When pocket real estate is at a premium, it's nice to have a camera that doubles as a photo viewer.


October 2007


Which Camera Should I Buy?
HP's Photosmart R937 ($300, street), with its 3.6-inch touch-screen LCD, serves equally well as a camera (8MP, 3X zoom) and a photoviewer.

I want a digital camera that can double as a photo viewer. Is there a model with a big, bright LCD screen that's also thin enough to fit in my pocket?

How big are your pockets? A variety of compacts pack large LCDs (2.5 inches or more), but most have protruding lenses or monitors that can't be seen from an angle or in bright light.

Sony's 8.1MP Cyber-shot DSC-T100 ($365, street) has a beautiful 3-inch LCD monitor with sharp 230,000-pixel resolution and a wide viewing angle. Plus, you get an internal 5X optical, f/3.5-4.4 Carl Zeiss Vario-Tessar zoom (35-175mm equivalent) and a 9-point AF system. Less than an inch thick, it also captures decent movies.

Want more screen, though with less zoom range? We recommend Hewlett-Packard's new Photosmart R937 ($300, street). This 8MP camera serves up an internal 3X optical f/3.5-4.2 Fujinon zoom (39-188mm equivalent) and a plethora of cool image-retouching features. At just over an inch thick, it packs a giant, 3.6-inch, touch-screen LCD.
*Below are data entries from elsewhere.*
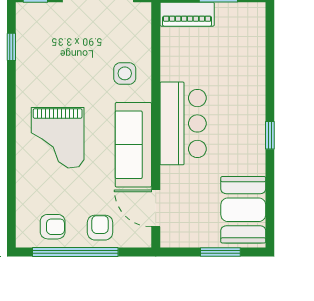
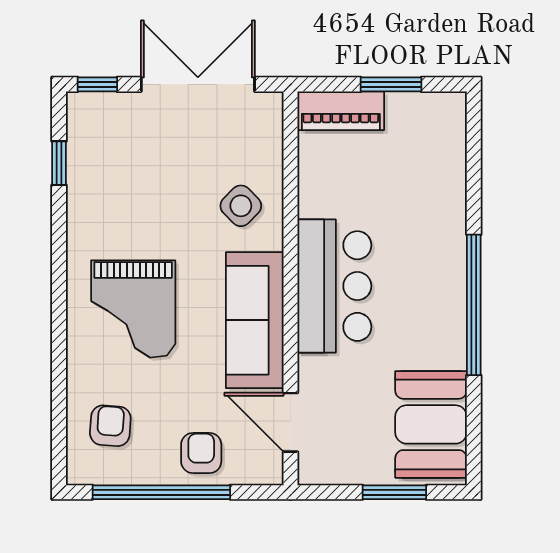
side table: (125, 73) -> (241, 206), turned 45
window: (270, 135) -> (474, 305), width x3.17
armchair: (53, 227) -> (110, 426), moved, turned -86

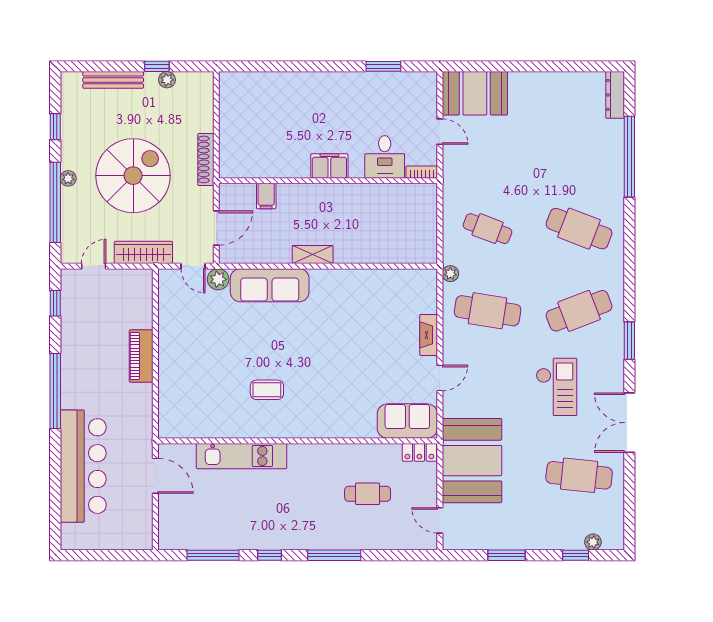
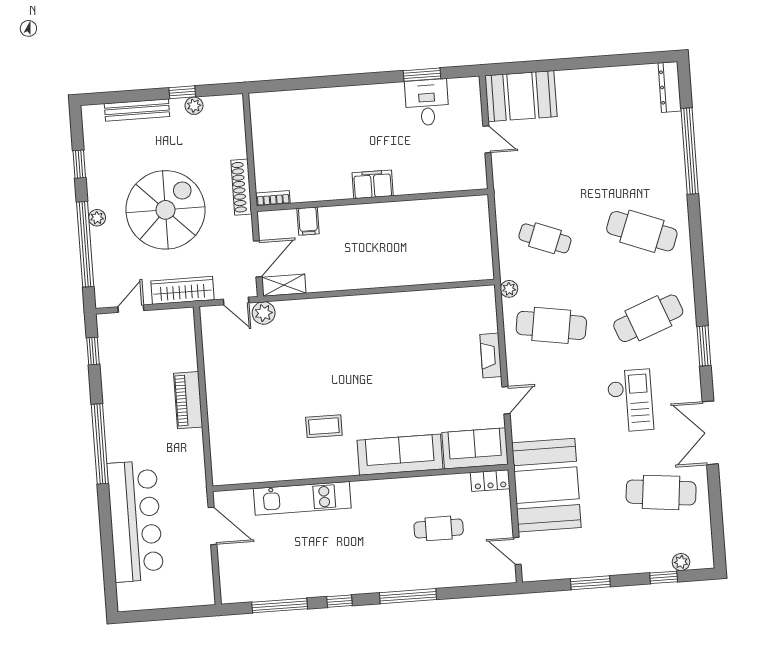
desk: (385, 157) -> (427, 103), moved, turned 180
bookcase: (422, 172) -> (273, 198), moved
shelving: (313, 255) -> (284, 285), moved
sofa: (270, 285) -> (400, 455), moved, turned 180

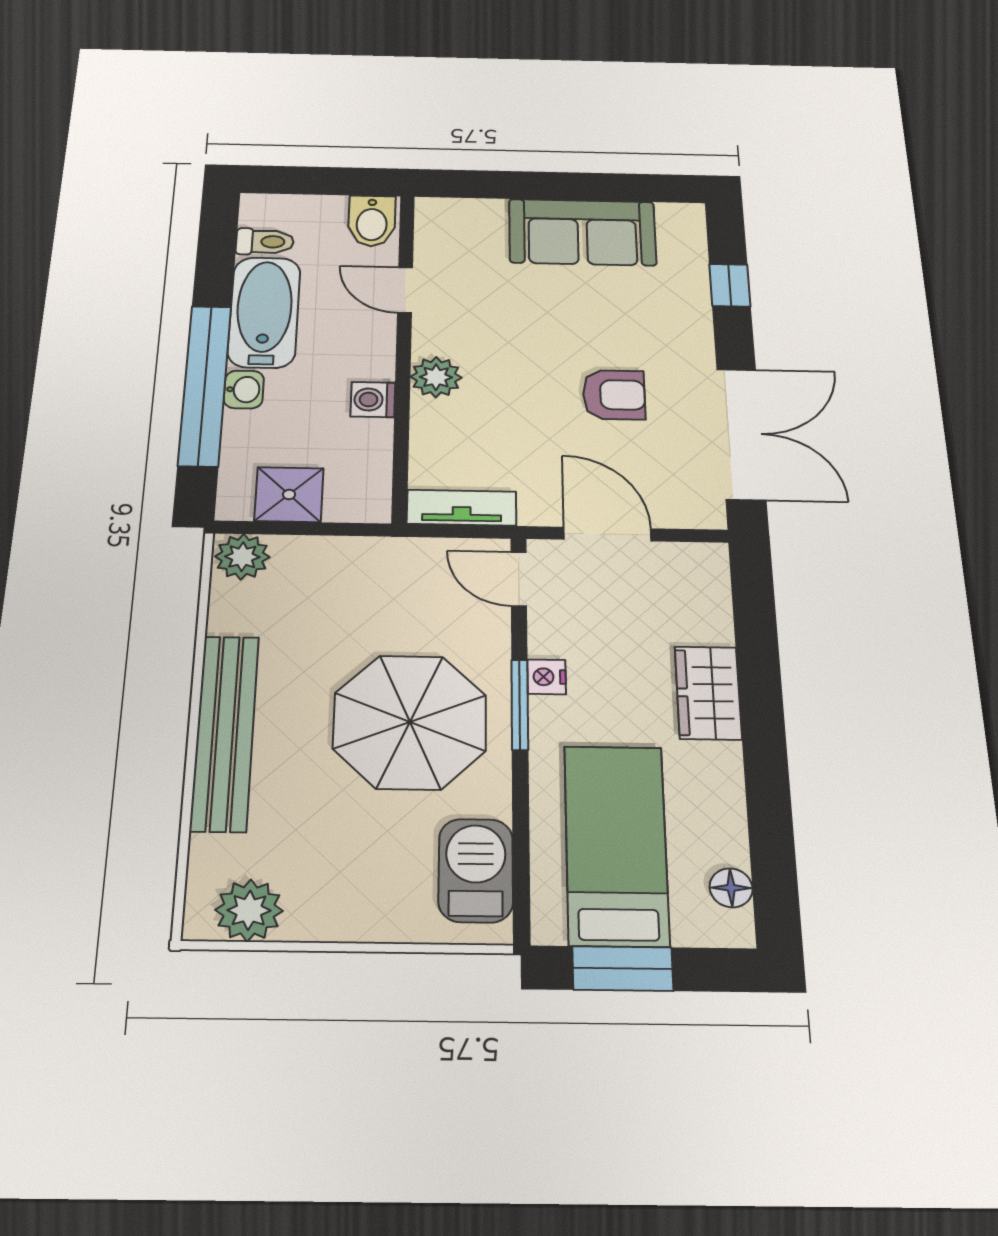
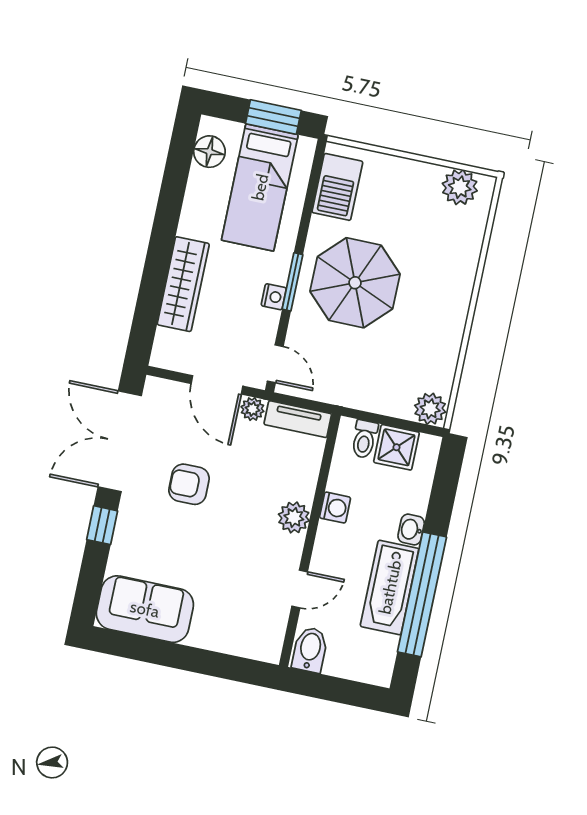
sofa: (582, 232) -> (145, 609), moved
toilet: (265, 242) -> (364, 439), moved, turned -90
window: (730, 285) -> (102, 525), moved
door: (405, 290) -> (300, 589), hinge flipped
window: (205, 385) -> (422, 594), moved
plant: (540, 510) -> (252, 409), added
wardrobe: (708, 693) -> (183, 284), width x1.50
bench: (225, 732) -> (457, 296), removed
floor lamp: (731, 888) -> (209, 152), width x1.37, depth x1.37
All of the menu controls are a finger- or stylus-tap away, and the LCD's viewing quality rivals personal media players: wide viewing angle, sharp detail, and automatic brightness adjustment.

The R937 lets you tag photos with metadata visible in Microsoft's Vista OS, and captures M-JPEG video with sound (VGA-res at 24 fps). It boasts in-camera editing functions including human and pet redeye reduction, HP Adaptive Lighting for portraits, and cool effects, such as a filter to make people look slimmer.

Manual exposure controls are missing, but there's autoexposure bracketing, AE metering, EV compensation, and a selectable spotmeter. SD and SDHC cards are supported, and there's 32MB of built-in memory. Large LCDs gobble power, so the R937 also includes a Li-ion rechargeable battery. Put simply, fairly heavy-duty imaging from a double-duty unit.